SAN FRANCISCO PREMIERE
Director Nina Paley's (Sita Sings the Blues) animated musical retelling of the Exodus and Passover is beautifully crafted, highly entertaining and delightfully provocative. Think Fantasia meets the Old Testament, with some serious feminist criticism and questions about Jewish hegemony thrown in for good measure. It is also a personal film. Paley weaves in interviews with her father Hiram in which her dad is voiced by an iconic bearded figure and she is voiced by a small, probably sacrificial goat. Kicking off the film and present throughout is a psychedelic panoply of animated ancient statues of goddesses who represent the Great Mother in an enduring struggle against the forces of patriarchy. Paley's syncopated, beat-driven scenes of the ten plagues are an exceptional depiction of one of the central branches of the Passover story. The entire film is set to a strategically curated soundtrack that samples the best of 20th century jazz, big band, pop, folk, punk and traditional Jewish songs, amplifying both the plot and the film's stunning visual effects.

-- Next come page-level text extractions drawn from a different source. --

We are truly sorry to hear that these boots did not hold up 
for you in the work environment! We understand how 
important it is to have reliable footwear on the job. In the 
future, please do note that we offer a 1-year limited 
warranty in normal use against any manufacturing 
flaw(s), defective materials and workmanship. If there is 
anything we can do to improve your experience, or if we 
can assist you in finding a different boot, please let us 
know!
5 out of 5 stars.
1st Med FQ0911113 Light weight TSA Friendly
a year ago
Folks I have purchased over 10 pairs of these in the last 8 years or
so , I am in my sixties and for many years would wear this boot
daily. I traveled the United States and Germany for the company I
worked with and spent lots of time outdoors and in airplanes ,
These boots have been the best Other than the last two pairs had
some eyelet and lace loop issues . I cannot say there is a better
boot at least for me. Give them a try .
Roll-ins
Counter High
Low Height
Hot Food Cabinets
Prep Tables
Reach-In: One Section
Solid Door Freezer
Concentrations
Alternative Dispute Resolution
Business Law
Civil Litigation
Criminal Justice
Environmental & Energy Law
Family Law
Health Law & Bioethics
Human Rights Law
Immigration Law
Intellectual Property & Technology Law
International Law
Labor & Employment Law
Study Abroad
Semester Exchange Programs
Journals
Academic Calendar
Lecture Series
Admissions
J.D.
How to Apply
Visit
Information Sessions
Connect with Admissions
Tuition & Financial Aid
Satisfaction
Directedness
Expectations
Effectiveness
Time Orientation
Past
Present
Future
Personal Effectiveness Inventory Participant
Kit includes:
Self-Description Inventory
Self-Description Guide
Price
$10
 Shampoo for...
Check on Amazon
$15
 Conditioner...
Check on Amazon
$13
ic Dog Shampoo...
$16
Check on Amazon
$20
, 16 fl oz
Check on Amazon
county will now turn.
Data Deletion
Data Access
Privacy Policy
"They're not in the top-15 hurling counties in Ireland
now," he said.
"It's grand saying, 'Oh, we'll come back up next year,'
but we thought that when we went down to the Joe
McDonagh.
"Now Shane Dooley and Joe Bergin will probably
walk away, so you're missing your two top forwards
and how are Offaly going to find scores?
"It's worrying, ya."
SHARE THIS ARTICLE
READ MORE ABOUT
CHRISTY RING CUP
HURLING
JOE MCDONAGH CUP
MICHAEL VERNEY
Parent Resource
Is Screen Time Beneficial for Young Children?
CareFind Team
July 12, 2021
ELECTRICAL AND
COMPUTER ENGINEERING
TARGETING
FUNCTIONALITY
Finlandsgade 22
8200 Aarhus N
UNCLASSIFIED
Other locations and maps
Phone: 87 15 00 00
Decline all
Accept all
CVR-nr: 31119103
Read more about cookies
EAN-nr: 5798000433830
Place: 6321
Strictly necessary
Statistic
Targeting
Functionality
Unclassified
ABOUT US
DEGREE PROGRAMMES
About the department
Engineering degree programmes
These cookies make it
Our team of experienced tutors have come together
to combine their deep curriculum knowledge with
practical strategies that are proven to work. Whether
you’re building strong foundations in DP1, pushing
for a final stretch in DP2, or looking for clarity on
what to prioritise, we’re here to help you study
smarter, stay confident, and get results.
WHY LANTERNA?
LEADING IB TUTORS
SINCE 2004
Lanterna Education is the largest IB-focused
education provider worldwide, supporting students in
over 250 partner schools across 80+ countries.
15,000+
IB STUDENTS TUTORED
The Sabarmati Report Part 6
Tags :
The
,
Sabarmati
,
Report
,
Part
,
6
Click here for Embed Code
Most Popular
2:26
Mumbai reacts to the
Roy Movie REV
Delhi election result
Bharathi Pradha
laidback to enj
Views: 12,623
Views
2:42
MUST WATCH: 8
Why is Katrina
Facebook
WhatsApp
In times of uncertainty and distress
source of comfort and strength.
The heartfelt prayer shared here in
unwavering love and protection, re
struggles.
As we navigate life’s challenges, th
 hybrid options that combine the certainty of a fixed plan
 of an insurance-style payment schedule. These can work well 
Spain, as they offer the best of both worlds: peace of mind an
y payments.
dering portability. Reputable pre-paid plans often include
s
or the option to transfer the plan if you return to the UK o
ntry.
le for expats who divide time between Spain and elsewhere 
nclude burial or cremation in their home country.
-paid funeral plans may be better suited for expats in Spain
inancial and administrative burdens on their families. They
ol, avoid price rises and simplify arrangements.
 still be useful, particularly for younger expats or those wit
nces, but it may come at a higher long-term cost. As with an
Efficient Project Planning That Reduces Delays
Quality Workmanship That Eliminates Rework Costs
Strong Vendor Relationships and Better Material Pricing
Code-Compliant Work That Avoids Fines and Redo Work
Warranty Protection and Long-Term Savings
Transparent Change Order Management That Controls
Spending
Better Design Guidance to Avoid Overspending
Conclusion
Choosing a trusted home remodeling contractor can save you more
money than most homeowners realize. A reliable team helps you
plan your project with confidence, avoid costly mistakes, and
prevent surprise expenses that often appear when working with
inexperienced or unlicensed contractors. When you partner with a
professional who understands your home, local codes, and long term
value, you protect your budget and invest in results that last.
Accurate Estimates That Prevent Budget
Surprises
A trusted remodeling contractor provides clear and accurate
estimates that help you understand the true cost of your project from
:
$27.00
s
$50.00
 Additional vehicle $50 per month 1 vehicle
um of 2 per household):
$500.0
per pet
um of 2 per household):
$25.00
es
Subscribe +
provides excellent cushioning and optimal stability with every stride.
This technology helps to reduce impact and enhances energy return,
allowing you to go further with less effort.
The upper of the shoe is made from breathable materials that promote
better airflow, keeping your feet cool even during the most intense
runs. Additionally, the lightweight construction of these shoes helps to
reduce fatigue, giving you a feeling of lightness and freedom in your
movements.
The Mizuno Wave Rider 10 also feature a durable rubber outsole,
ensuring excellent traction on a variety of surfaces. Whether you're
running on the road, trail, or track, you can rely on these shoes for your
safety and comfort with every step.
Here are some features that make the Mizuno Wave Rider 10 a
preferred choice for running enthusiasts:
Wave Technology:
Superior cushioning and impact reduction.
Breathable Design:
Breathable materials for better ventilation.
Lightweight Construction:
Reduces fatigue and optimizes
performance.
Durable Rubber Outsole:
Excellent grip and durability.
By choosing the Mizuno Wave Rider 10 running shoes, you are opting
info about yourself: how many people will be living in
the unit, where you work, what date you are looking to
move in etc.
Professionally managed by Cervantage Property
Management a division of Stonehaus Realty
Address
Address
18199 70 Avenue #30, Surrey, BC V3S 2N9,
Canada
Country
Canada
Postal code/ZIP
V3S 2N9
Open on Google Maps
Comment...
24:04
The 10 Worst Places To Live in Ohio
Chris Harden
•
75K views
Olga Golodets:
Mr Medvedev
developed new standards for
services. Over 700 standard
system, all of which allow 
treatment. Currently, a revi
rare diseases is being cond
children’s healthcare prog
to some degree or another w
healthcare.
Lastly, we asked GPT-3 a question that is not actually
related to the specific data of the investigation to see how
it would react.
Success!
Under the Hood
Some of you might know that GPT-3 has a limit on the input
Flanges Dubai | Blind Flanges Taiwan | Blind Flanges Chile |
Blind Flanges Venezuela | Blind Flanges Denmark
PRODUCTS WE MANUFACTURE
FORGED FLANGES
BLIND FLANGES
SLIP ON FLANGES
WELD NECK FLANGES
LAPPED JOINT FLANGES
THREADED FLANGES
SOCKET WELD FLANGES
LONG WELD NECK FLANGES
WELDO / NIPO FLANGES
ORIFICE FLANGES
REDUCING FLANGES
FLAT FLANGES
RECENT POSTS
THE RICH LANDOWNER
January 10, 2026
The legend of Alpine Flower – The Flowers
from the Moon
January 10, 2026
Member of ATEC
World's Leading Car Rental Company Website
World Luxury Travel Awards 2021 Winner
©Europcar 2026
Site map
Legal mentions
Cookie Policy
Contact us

Standouts are Louis Armstrong's "Go Down Moses," The Pointer Sisters' "You Gotta Believe" and DJ Zeph's "Frogs." Seder-Masochism is a tour de force musical and visual pastiche that investigates women's role within Judaism, Paley's father's relationship to Judaism and the meaning of Passover. - Nancy K. Fishman
Preceded by Gefilte
Featured in The Cinegogue Sessions Vol. 3 - Let My People Go!